A Paris court ordered TotalEnergies to improve climate risk reporting within six months, rejecting activists’ demands for mandatory fossil fuel production cuts and a halt to new oil and gas projects.
A Paris court on Thursday ordered French energy giant TotalEnergies to strengthen its climate risk reporting by accounting for greenhouse gas emissions generated by the use of its oil and gas products, giving the company six months to submit a revised assessment.
The ruling stopped short of granting demands from environmental campaigners who had sought to force the company to cut fossil fuel production, but it marks the first time France’s 2017 corporate duty of vigilance law has been applied to climate change.
The decision came as France endured a record heatwave that has swept across much of Europe, intensifying concerns over the growing impact of global warming.
The court instructed TotalEnergies to provide a new assessment of the environmental risks linked to the consumption of its products before a fresh hearing scheduled for January 2027.
Under France’s 2017 duty of vigilance law, large companies are required to identify and prevent human rights abuses and environmental risks linked to their activities.
In its ruling, the court said the legislation was not designed to make companies “responsible for the risks linked to climate change, which result from all human activity on the planet since the Industrial Revolution.” Instead, it requires companies to take action “according to their own situation.”
The legal action was launched in 2020 by environmental organisations Notre Affaire à Tous, Sherpa, ZEA and France Nature Environnement together with the city of Paris.
The groups argue that TotalEnergies is among the world’s largest historical emitters of greenhouse gases. They had asked the court to order the company to reduce oil production by 37 percent and gas production by 25 percent by 2030. They also sought an end to all new fossil fuel projects.
The ruling comes as Europe grapples with an intense heatwave that has spread to the United Kingdom and Spain, where authorities, like those in France, have issued red alerts warning of dangerous temperatures affecting tens of millions of people.

ACTIVITY 1: According to the report on the TotalEnergies ruling, why did the court find that the duty of vigilance law does not make companies responsible for climate change risks in general? Answer in one to three sentences.
ACTIVITY 2: Carry on the report on the TotalEnergies climate ruling, starting after its final sentence.

LISTED ENTRIES:
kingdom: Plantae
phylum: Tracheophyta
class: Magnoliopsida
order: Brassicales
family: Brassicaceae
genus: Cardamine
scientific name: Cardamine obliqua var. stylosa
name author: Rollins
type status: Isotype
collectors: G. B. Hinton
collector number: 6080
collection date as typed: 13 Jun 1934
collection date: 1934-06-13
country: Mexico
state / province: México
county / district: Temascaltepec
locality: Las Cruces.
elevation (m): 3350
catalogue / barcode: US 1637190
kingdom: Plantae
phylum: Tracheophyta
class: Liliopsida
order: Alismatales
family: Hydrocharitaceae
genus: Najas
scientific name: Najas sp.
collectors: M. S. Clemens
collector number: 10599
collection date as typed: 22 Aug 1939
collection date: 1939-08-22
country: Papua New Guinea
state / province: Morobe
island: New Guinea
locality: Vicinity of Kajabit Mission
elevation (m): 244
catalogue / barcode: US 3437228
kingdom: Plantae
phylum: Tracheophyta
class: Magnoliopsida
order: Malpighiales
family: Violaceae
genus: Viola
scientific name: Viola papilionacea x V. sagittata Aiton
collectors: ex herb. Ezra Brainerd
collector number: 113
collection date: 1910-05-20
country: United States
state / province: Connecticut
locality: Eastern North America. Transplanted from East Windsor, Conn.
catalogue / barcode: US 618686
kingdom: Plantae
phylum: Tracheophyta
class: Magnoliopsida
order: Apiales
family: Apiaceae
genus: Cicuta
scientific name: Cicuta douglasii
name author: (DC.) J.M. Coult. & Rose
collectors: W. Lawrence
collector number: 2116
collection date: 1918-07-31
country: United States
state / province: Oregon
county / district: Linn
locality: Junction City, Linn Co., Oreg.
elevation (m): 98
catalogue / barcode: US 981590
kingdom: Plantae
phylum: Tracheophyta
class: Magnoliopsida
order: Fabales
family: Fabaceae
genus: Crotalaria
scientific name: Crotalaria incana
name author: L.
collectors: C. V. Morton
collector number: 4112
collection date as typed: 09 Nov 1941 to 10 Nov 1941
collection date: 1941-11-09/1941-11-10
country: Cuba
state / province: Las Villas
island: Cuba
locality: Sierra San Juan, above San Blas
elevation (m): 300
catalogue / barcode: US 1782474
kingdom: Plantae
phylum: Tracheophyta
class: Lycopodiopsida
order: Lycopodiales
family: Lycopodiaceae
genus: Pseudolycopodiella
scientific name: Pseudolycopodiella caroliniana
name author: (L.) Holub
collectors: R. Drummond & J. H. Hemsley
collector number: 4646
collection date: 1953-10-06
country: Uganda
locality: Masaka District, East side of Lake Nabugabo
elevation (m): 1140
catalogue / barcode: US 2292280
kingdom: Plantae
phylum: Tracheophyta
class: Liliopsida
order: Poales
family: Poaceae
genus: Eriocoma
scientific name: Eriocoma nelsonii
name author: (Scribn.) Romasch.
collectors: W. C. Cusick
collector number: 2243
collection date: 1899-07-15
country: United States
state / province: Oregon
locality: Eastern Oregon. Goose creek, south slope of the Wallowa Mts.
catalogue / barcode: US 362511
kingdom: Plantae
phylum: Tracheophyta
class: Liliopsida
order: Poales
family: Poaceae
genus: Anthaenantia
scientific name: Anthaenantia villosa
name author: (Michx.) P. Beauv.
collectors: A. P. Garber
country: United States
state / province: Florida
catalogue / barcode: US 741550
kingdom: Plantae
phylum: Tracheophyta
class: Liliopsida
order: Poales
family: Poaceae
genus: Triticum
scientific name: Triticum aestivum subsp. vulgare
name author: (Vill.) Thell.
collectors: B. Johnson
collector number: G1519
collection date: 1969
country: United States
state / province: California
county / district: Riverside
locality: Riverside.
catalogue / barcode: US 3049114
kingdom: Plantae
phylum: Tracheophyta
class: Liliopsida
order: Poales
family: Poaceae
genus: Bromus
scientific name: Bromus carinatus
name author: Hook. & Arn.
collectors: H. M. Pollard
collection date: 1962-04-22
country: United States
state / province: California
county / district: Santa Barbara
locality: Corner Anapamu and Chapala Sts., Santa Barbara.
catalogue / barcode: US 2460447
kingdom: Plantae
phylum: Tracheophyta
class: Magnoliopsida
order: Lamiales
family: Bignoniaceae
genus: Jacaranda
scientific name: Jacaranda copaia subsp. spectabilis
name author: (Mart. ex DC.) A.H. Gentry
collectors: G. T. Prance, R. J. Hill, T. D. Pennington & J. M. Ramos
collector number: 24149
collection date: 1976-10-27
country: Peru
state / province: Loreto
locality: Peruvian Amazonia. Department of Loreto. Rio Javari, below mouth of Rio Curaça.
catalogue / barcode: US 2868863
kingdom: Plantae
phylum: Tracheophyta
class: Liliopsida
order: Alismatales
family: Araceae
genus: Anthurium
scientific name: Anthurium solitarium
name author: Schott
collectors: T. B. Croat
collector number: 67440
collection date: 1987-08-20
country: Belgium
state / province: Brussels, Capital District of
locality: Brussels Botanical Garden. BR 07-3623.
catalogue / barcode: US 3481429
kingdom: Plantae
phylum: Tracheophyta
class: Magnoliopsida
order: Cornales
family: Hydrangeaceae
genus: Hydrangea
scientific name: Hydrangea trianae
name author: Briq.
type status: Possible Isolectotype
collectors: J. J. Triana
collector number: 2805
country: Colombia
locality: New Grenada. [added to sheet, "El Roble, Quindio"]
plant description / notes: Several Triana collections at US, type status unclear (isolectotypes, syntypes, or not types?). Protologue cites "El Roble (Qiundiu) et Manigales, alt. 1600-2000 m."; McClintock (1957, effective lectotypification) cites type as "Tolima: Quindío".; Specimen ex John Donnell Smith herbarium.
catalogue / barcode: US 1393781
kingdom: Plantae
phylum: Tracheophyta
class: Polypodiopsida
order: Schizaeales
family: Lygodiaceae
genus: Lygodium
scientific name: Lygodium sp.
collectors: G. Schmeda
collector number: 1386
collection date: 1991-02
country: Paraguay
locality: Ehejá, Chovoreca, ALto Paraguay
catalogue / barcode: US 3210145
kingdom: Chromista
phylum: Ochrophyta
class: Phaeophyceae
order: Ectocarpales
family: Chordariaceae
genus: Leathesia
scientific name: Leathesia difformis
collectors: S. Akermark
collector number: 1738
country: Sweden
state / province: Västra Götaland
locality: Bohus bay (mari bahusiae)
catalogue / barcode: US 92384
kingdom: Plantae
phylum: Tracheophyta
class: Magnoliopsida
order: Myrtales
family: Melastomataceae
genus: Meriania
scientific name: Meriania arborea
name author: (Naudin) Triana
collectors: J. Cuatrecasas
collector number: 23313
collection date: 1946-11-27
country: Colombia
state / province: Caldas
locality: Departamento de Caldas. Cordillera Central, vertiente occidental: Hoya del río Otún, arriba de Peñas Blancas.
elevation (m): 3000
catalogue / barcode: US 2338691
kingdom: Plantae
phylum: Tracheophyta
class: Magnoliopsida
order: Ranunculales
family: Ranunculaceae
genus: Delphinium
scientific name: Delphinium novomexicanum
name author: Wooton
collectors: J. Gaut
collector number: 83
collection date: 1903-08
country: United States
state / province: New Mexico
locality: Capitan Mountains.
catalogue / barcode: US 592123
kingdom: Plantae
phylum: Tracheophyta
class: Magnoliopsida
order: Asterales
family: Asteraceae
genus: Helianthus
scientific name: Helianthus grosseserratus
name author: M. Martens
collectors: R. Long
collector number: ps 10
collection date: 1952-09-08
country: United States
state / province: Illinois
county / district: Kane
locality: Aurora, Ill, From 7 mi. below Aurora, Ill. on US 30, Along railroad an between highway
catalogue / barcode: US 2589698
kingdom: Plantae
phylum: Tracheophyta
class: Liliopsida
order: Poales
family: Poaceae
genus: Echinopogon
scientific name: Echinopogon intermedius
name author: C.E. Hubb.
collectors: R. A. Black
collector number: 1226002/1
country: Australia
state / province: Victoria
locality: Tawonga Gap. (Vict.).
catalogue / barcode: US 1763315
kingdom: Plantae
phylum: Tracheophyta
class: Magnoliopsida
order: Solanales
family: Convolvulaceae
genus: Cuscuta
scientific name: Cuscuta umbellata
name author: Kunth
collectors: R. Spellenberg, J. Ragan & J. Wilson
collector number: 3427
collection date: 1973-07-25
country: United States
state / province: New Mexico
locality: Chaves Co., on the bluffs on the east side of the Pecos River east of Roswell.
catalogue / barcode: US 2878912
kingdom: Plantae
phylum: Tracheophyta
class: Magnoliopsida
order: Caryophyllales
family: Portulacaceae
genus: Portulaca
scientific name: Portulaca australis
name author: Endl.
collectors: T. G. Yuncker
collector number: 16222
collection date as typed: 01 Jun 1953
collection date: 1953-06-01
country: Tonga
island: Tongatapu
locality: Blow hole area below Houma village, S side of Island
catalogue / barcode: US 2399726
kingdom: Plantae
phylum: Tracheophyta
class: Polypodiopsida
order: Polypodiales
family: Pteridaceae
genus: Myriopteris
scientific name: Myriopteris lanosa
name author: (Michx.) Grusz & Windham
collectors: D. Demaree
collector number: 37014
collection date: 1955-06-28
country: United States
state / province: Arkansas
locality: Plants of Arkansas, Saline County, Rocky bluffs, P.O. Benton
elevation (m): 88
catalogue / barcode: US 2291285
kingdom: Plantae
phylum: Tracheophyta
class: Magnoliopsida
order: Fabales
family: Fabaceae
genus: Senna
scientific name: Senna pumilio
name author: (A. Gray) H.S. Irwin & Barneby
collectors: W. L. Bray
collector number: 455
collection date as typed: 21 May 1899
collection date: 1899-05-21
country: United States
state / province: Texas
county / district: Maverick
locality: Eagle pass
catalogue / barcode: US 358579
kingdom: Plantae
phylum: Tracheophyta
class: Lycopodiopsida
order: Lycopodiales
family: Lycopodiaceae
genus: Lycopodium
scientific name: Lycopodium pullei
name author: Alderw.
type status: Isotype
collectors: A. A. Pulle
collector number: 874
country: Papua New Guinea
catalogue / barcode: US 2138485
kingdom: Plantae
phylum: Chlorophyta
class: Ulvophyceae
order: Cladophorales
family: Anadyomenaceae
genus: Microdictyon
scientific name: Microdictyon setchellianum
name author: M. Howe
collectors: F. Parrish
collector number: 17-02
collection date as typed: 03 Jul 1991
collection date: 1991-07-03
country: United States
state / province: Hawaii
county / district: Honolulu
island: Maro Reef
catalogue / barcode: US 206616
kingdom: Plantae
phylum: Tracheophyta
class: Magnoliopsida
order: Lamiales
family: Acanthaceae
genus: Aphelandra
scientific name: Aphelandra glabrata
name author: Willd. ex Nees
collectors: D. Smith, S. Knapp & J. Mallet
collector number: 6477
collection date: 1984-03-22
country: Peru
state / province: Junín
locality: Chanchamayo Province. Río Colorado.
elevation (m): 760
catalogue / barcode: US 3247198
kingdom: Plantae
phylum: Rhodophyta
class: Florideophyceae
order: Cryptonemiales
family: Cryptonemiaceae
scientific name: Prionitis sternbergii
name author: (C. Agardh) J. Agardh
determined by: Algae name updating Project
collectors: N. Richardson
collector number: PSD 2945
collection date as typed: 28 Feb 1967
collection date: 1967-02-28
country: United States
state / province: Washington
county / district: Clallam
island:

TASK RESULT 1: The court said those risks result from all human activity on the planet since the Industrial Revolution, so the law was not designed to make a company responsible for them. Instead, the law requires companies to take action according to their own situation.

TASK RESULT 2:
The extreme heat has forced the Eiffel Tower and the Louvre Museum to limit visiting hours while schools and transport services across the continent have also faced disruptions.
Scientists say human-caused climate change is driving more frequent and severe extreme weather events. Projections by the United Nations climate agency indicate that the next five years are likely to break additional global heat records.
According to the European Union’s Copernicus Climate Change Service, Europe is the fastest-warming continent in the world, with temperatures rising at twice the global average rate since the 1980s.
The World Health Organization’s Europe office said this month that more than 200,000 people across Europe have died from heat-related causes over the past four years and that most of those deaths could have been prevented.
Thursday’s ruling is the latest in a series of landmark climate decisions worldwide.
Last year, the United Nations’ top court, the International Court of Justice, said countries could breach international law if they fail to take adequate measures to protect the planet from climate change.
In 2024, the European Court of Human Rights ruled that governments must do more to protect people from the consequences of climate change.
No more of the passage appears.